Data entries

*** Block opens ***

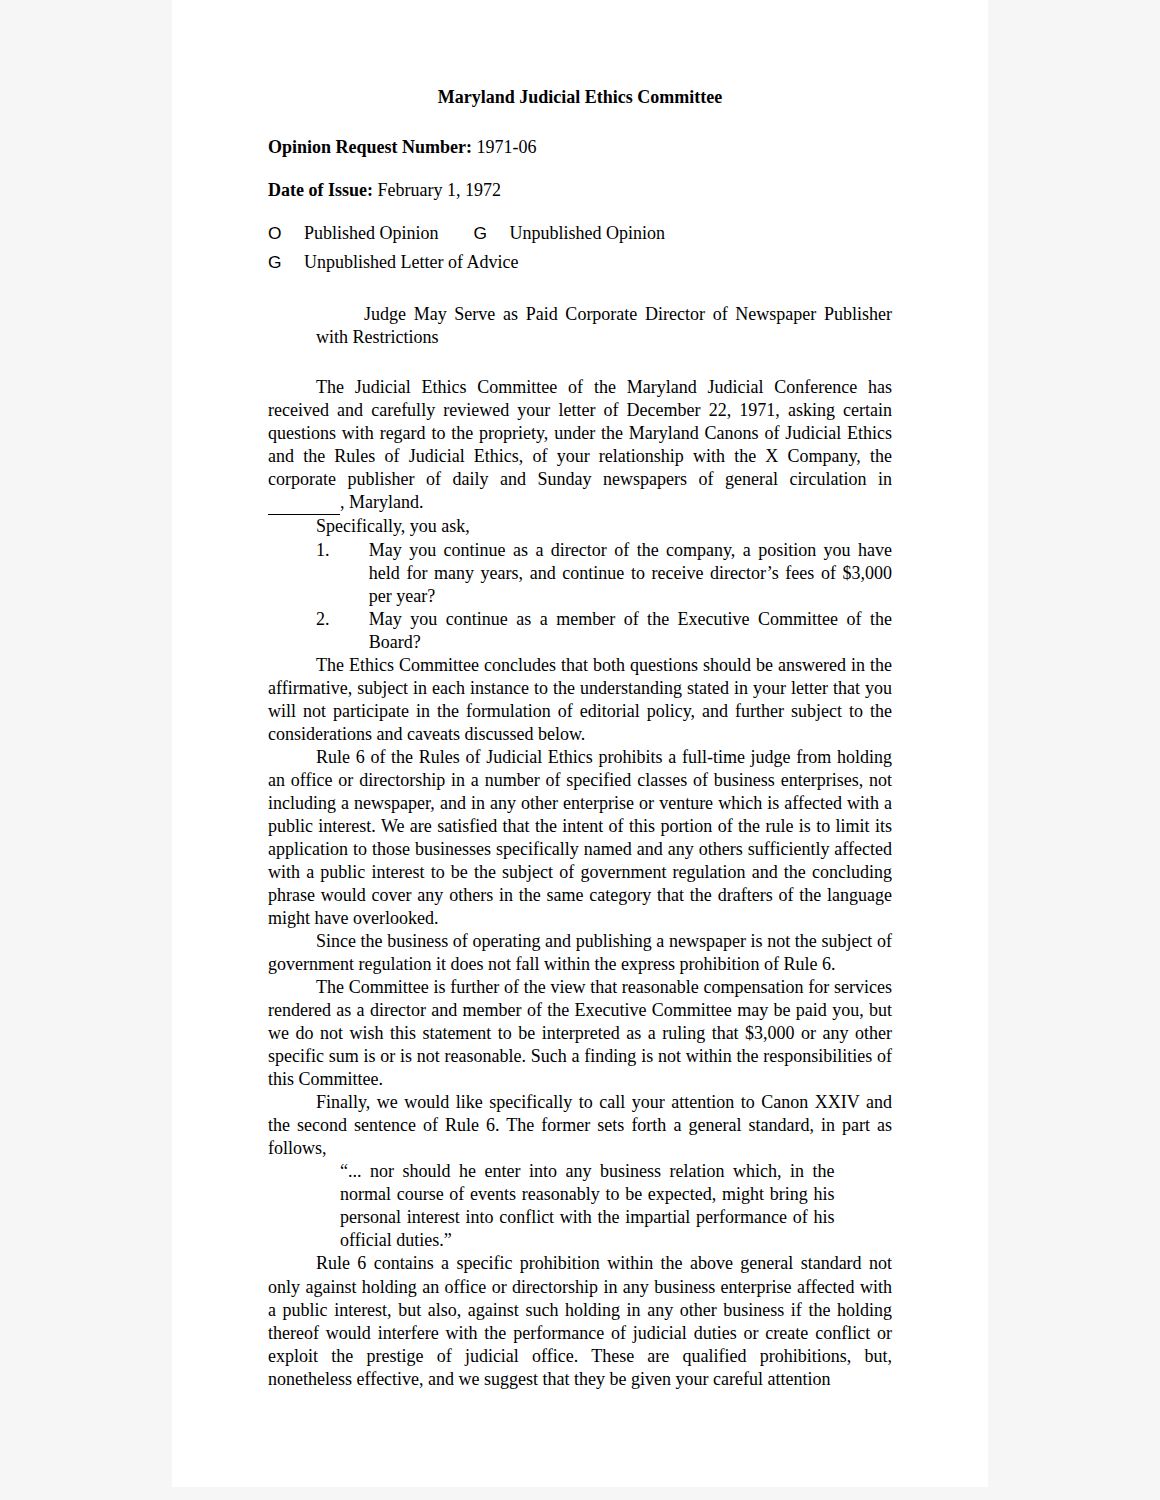Maryland Judicial Ethics Committee
Opinion Request Number: 1971-06
Date of Issue: February 1, 1972
O Published Opinion G Unpublished Opinion G Unpublished Letter of Advice
Judge May Serve as Paid Corporate Director of Newspaper Publisher with Restrictions
The Judicial Ethics Committee of the Maryland Judicial Conference has received and carefully reviewed your letter of December 22, 1971, asking certain questions with regard to the propriety, under the Maryland Canons of Judicial Ethics and the Rules of Judicial Ethics, of your relationship with the X Company, the corporate publisher of daily and Sunday newspapers of general circulation in , Maryland.
Specifically, you ask,
1. May you continue as a director of the company, a position you have held for many years, and continue to receive director’s fees of $3,000 per year?
2. May you continue as a member of the Executive Committee of the Board?
The Ethics Committee concludes that both questions should be answered in the affirmative, subject in each instance to the understanding stated in your letter that you will not participate in the formulation of editorial policy, and further subject to the considerations and caveats discussed below.
Rule 6 of the Rules of Judicial Ethics prohibits a full-time judge from holding an office or directorship in a number of specified classes of business enterprises, not including a newspaper, and in any other enterprise or venture which is affected with a public interest. We are satisfied that the intent of this portion of the rule is to limit its application to those businesses specifically named and any others sufficiently affected with a public interest to be the subject of government regulation and the concluding phrase would cover any others in the same category that the drafters of the language might have overlooked.
Since the business of operating and publishing a newspaper is not the subject of government regulation it does not fall within the express prohibition of Rule 6.
The Committee is further of the view that reasonable compensation for services rendered as a director and member of the Executive Committee may be paid you, but we do not wish this statement to be interpreted as a ruling that $3,000 or any other specific sum is or is not reasonable. Such a finding is not within the responsibilities of this Committee.
Finally, we would like specifically to call your attention to Canon XXIV and the second sentence of Rule 6. The former sets forth a general standard, in part as follows,
“... nor should he enter into any business relation which, in the normal course of events reasonably to be expected, might bring his personal interest into conflict with the impartial performance of his official duties.”
Rule 6 contains a specific prohibition within the above general standard not only against holding an office or directorship in any business enterprise affected with a public interest, but also, against such holding in any other business if the holding thereof would interfere with the performance of judicial duties or create conflict or exploit the prestige of judicial office. These are qualified prohibitions, but, nonetheless effective, and we suggest that they be given your careful attention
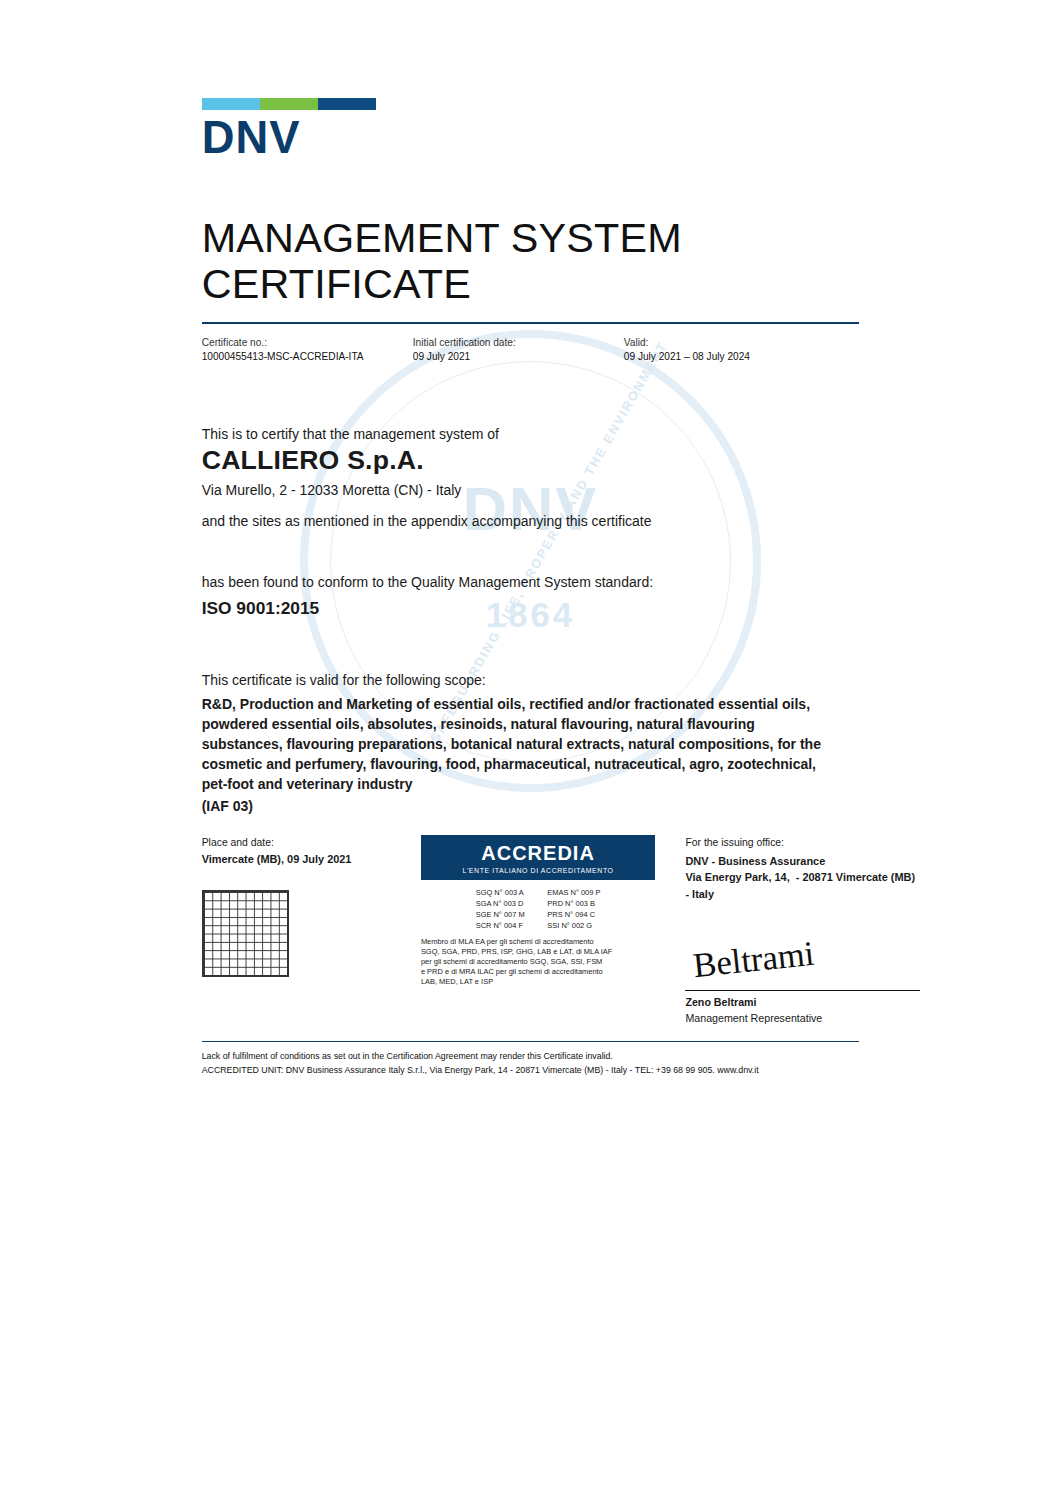DNV
1864
SAFEGUARDING LIFE, PROPERTY AND THE ENVIRONMENT
DNV
MANAGEMENT SYSTEM
CERTIFICATE
Certificate no.:
10000455413-MSC-ACCREDIA-ITA
Initial certification date:
09 July 2021
Valid:
09 July 2021 – 08 July 2024
This is to certify that the management system of
CALLIERO S.p.A.
Via Murello, 2 - 12033 Moretta (CN) - Italy
and the sites as mentioned in the appendix accompanying this certificate
has been found to conform to the Quality Management System standard:
ISO 9001:2015
This certificate is valid for the following scope:
R&D, Production and Marketing of essential oils, rectified and/or fractionated essential oils, powdered essential oils, absolutes, resinoids, natural flavouring, natural flavouring substances, flavouring preparations, botanical natural extracts, natural compositions, for the cosmetic and perfumery, flavouring, food, pharmaceutical, nutraceutical, agro, zootechnical, pet-foot and veterinary industry (IAF 03)
Place and date:
Vimercate (MB), 09 July 2021
ACCREDIA
L'ENTE ITALIANO DI ACCREDITAMENTO
SGQ N° 003 A
SGA N° 003 D
SGE N° 007 M
SCR N° 004 F
EMAS N° 009 P
PRD N° 003 B
PRS N° 094 C
SSI N° 002 G
Membro di MLA EA per gli schemi di accreditamento
SGQ, SGA, PRD, PRS, ISP, GHG, LAB e LAT, di MLA IAF
per gli schemi di accreditamento SGQ, SGA, SSI, FSM
e PRD e di MRA ILAC per gli schemi di accreditamento
LAB, MED, LAT e ISP
For the issuing office:
DNV - Business Assurance
Via Energy Park, 14, - 20871 Vimercate (MB) - Italy
Beltrami
Zeno Beltrami
Management Representative
Lack of fulfilment of conditions as set out in the Certification Agreement may render this Certificate invalid.
ACCREDITED UNIT: DNV Business Assurance Italy S.r.l., Via Energy Park, 14 - 20871 Vimercate (MB) - Italy - TEL: +39 68 99 905. www.dnv.it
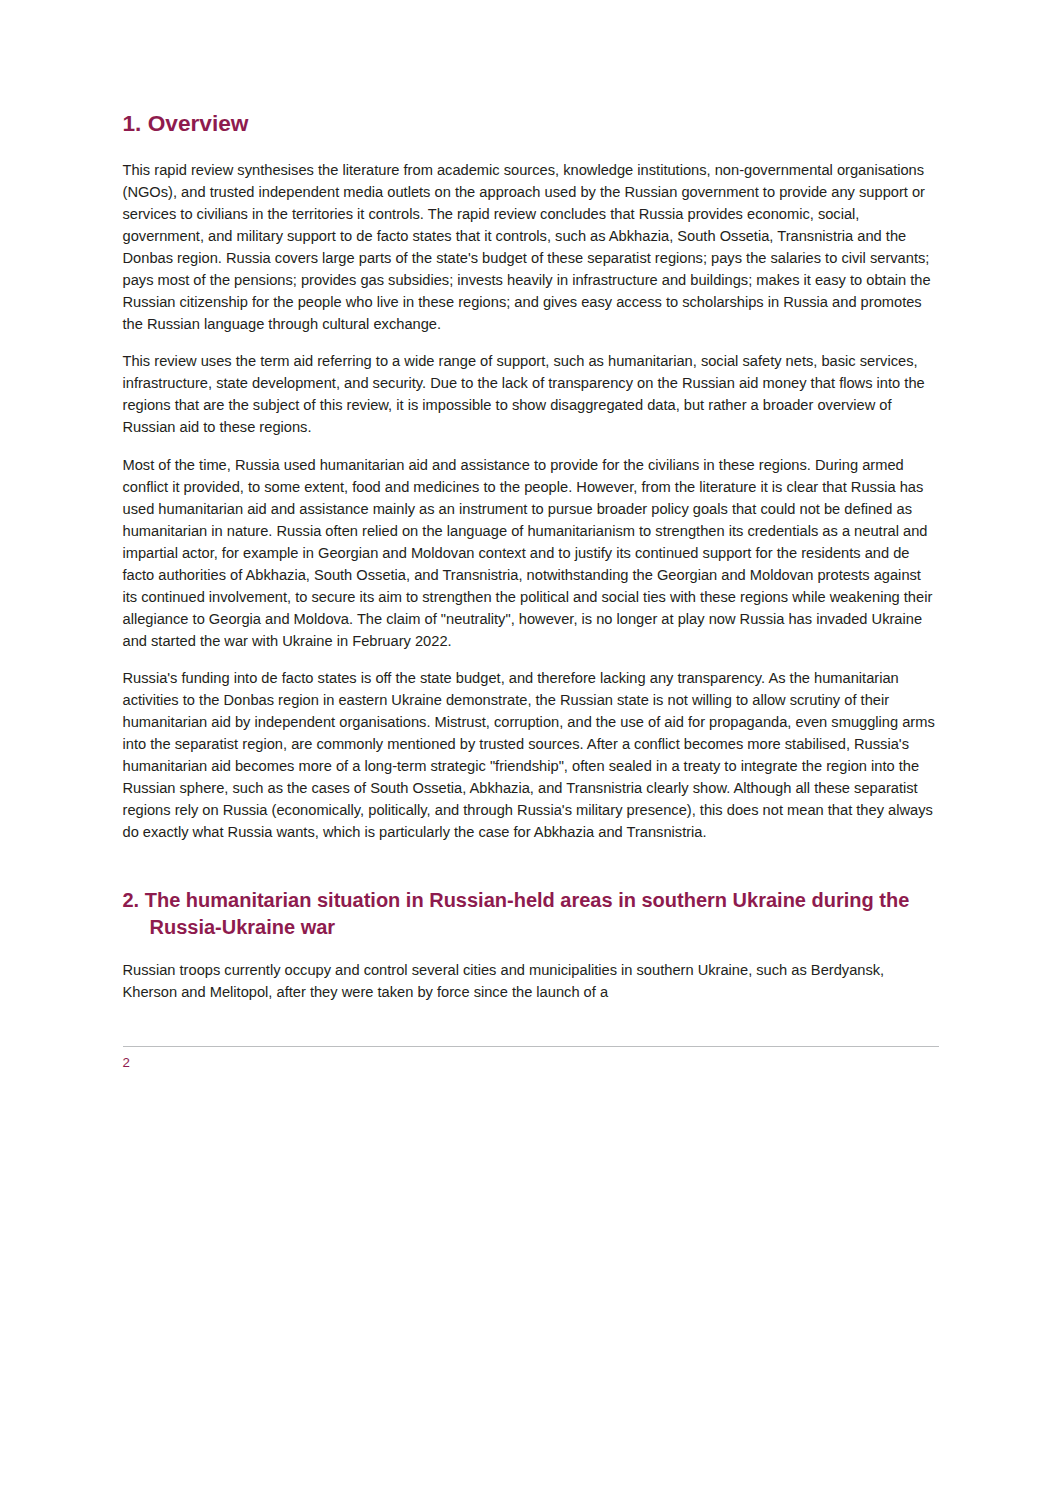1. Overview
This rapid review synthesises the literature from academic sources, knowledge institutions, non-governmental organisations (NGOs), and trusted independent media outlets on the approach used by the Russian government to provide any support or services to civilians in the territories it controls. The rapid review concludes that Russia provides economic, social, government, and military support to de facto states that it controls, such as Abkhazia, South Ossetia, Transnistria and the Donbas region. Russia covers large parts of the state's budget of these separatist regions; pays the salaries to civil servants; pays most of the pensions; provides gas subsidies; invests heavily in infrastructure and buildings; makes it easy to obtain the Russian citizenship for the people who live in these regions; and gives easy access to scholarships in Russia and promotes the Russian language through cultural exchange.
This review uses the term aid referring to a wide range of support, such as humanitarian, social safety nets, basic services, infrastructure, state development, and security. Due to the lack of transparency on the Russian aid money that flows into the regions that are the subject of this review, it is impossible to show disaggregated data, but rather a broader overview of Russian aid to these regions.
Most of the time, Russia used humanitarian aid and assistance to provide for the civilians in these regions. During armed conflict it provided, to some extent, food and medicines to the people. However, from the literature it is clear that Russia has used humanitarian aid and assistance mainly as an instrument to pursue broader policy goals that could not be defined as humanitarian in nature. Russia often relied on the language of humanitarianism to strengthen its credentials as a neutral and impartial actor, for example in Georgian and Moldovan context and to justify its continued support for the residents and de facto authorities of Abkhazia, South Ossetia, and Transnistria, notwithstanding the Georgian and Moldovan protests against its continued involvement, to secure its aim to strengthen the political and social ties with these regions while weakening their allegiance to Georgia and Moldova. The claim of "neutrality", however, is no longer at play now Russia has invaded Ukraine and started the war with Ukraine in February 2022.
Russia's funding into de facto states is off the state budget, and therefore lacking any transparency. As the humanitarian activities to the Donbas region in eastern Ukraine demonstrate, the Russian state is not willing to allow scrutiny of their humanitarian aid by independent organisations. Mistrust, corruption, and the use of aid for propaganda, even smuggling arms into the separatist region, are commonly mentioned by trusted sources. After a conflict becomes more stabilised, Russia's humanitarian aid becomes more of a long-term strategic "friendship", often sealed in a treaty to integrate the region into the Russian sphere, such as the cases of South Ossetia, Abkhazia, and Transnistria clearly show. Although all these separatist regions rely on Russia (economically, politically, and through Russia's military presence), this does not mean that they always do exactly what Russia wants, which is particularly the case for Abkhazia and Transnistria.
2. The humanitarian situation in Russian-held areas in southern Ukraine during the Russia-Ukraine war
Russian troops currently occupy and control several cities and municipalities in southern Ukraine, such as Berdyansk, Kherson and Melitopol, after they were taken by force since the launch of a
2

*** Block closes ***

Once the line with "SGA N° 003 D" is found above, transcribe each line from it through the line with "This rapid review", exactly, and omit the pictures.

SGA N° 003 D
SGE N° 007 M
SCR N° 004 F
EMAS N° 009 P
PRD N° 003 B
PRS N° 094 C
SSI N° 002 G
Membro di MLA EA per gli schemi di accreditamento
SGQ, SGA, PRD, PRS, ISP, GHG, LAB e LAT, di MLA IAF
per gli schemi di accreditamento SGQ, SGA, SSI, FSM
e PRD e di MRA ILAC per gli schemi di accreditamento
LAB, MED, LAT e ISP
For the issuing office:
DNV - Business Assurance
Via Energy Park, 14, - 20871 Vimercate (MB) - Italy
Beltrami
Zeno Beltrami
Management Representative
Lack of fulfilment of conditions as set out in the Certification Agreement may render this Certificate invalid.
ACCREDITED UNIT: DNV Business Assurance Italy S.r.l., Via Energy Park, 14 - 20871 Vimercate (MB) - Italy - TEL: +39 68 99 905. www.dnv.it
1. Overview
This rapid review synthesises the literature from academic sources, knowledge institutions, non-governmental organisations (NGOs), and trusted independent media outlets on the approach used by the Russian government to provide any support or services to civilians in the territories it controls. The rapid review concludes that Russia provides economic, social, government, and military support to de facto states that it controls, such as Abkhazia, South Ossetia, Transnistria and the Donbas region. Russia covers large parts of the state's budget of these separatist regions; pays the salaries to civil servants; pays most of the pensions; provides gas subsidies; invests heavily in infrastructure and buildings; makes it easy to obtain the Russian citizenship for the people who live in these regions; and gives easy access to scholarships in Russia and promotes the Russian language through cultural exchange.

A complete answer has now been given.